I am seeing several environment variables bound in a .sh file in /etc/profile.d
that are unbound for a user login when the .sh file in /etc/profile.d
is a symbolic link to a file contained in a subdirectory of /root
. When I replace the symbolic link with an actual file, all is fine.
I’m running RL v8.7 on an AWS EC2 instance.

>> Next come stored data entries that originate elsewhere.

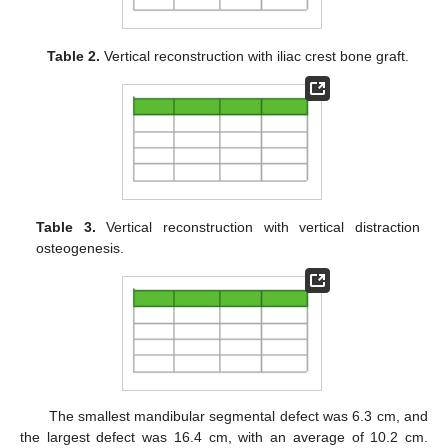
Table 2.
Vertical reconstruction with iliac crest bone graft.
Table 3.
Vertical reconstruction with vertical distraction
osteogenesis.
The smallest mandibular segmental defect was 6.3 cm, and
the largest defect was 16.4 cm, with an average of 10.2 cm.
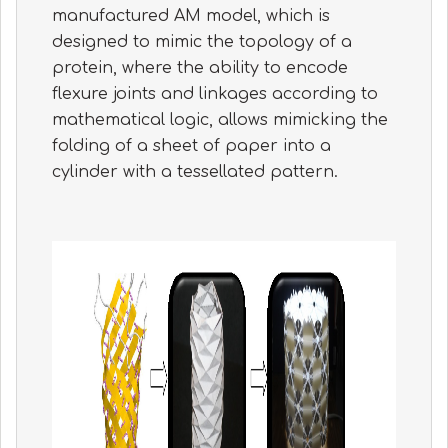
manufactured AM model, which is
designed to mimic the topology of a
protein, where the ability to encode
flexure joints and linkages according to
mathematical logic, allows mimicking the
folding of a sheet of paper into a
cylinder with a tessellated pattern.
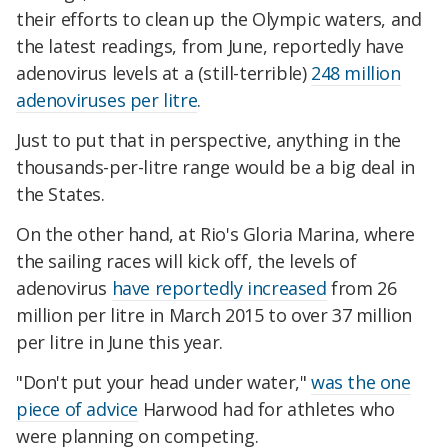
their efforts to clean up the Olympic waters, and
the latest readings, from June, reportedly have
adenovirus levels at a (still-terrible)
248 million
adenoviruses per litre
.
Just to put that in perspective, anything in the
thousands-per-litre range would be a big deal in
the States.
On the other hand, at Rio's Gloria Marina, where
the sailing races will kick off, the levels of
adenovirus
have reportedly increased
from 26
million per litre in March 2015 to over 37 million
per litre in June this year.
"Don't put your head under water,"
was the one
piece of advice
Harwood had for athletes who
were planning on competing.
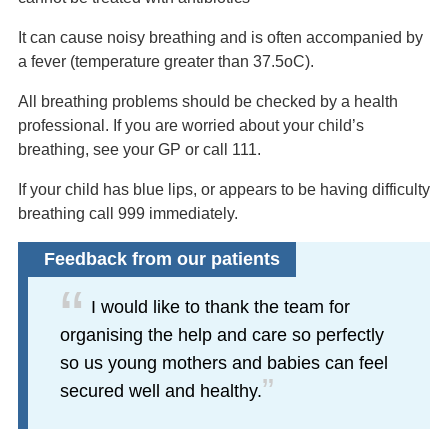
It can cause noisy breathing and is often accompanied by
a fever (temperature greater than 37.5oC).
All breathing problems should be checked by a health
professional. If you are worried about your child’s
breathing, see your GP or call 111.
If your child has blue lips, or appears to be having difficulty
breathing call 999 immediately.
Feedback from our patients
I would like to thank the team for
organising the help and care so perfectly
so us young mothers and babies can feel
secured well and healthy.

An example may clarify. My company is named “Zeetix”. The /root
directory contains a subdirectory named /root/zeetix_environment
. This subdirectory contains zeetix.sh
, with the following trivial content:
export FOOBAR=00
In /etc/profile.d
, I create a symbolic link as follows:
ln -s /root/zeetix_environment/zeetix.sh zeetix.sh
An ls -l
command confirms the valid link:
# ls -l /etc/profile.d/zeetix.sh
lrwxrwxrwx 1 root root 34 Jul 3 00:28 /etc/profile.d/zeetix.sh -> /root/zeetix_environment/zeetix.sh
When I log in as the root
user, I see the expected result:
# printenv FOOBAR
00
I reboot the system and login as a user (‘tms’). I expect FOOBAR
to be defined, and it is not:
$ printenv FOOBAR
$
I replace the symbolic link in /etc/profile.d
with the actual file zeetix.sh
and restart. I then login as the ‘tms’ user again.
The same FOOBAR
environment variable is now defined:
$ printenv FOOBAR
00
$
What is going on?
I notice that the following ls
command shows a broken link while /etc/profile.d/zeetix.sh
is a link and I’m logged in as a user.
$ ls -l /etc/profile.d/zeetix.sh
Is this some kind of permissions issue?
I want to use a symbolic link because /root/zeetix_environment
is a git repo. I maintain multiple systems and I want the bindings in zeetix.sh
to be available on each system. By using a symbolic link, I can more readily deploy changes to the environment (using a git pull
in /root/zeetix_environment
).
I apologize if this is something I should already know, and I appreciate your attention.
I invite the guidance of this community as to what is going on.